====== DATA UNDER STUDY ======

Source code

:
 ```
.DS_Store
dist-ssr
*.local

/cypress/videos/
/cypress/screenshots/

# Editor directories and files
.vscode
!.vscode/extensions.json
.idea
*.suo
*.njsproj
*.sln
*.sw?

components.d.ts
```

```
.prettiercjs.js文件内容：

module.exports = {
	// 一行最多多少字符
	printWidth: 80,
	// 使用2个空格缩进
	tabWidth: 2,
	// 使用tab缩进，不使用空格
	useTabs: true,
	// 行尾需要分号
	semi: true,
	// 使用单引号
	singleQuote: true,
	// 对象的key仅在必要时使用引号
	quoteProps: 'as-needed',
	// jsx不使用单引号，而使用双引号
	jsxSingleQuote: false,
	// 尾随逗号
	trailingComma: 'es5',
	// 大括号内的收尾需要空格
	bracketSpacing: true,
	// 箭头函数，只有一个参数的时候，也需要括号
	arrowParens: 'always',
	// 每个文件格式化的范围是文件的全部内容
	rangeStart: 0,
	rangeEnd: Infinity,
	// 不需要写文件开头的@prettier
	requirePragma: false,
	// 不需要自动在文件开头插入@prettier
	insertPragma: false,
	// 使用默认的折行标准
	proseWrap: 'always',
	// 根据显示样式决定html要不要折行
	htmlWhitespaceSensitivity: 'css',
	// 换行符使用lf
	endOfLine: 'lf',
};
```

======

YOUR GOAL - In the entries above, count each line holding the word "false" and give that count alone.

SOLUTION FOR THIS PROBLEM - 3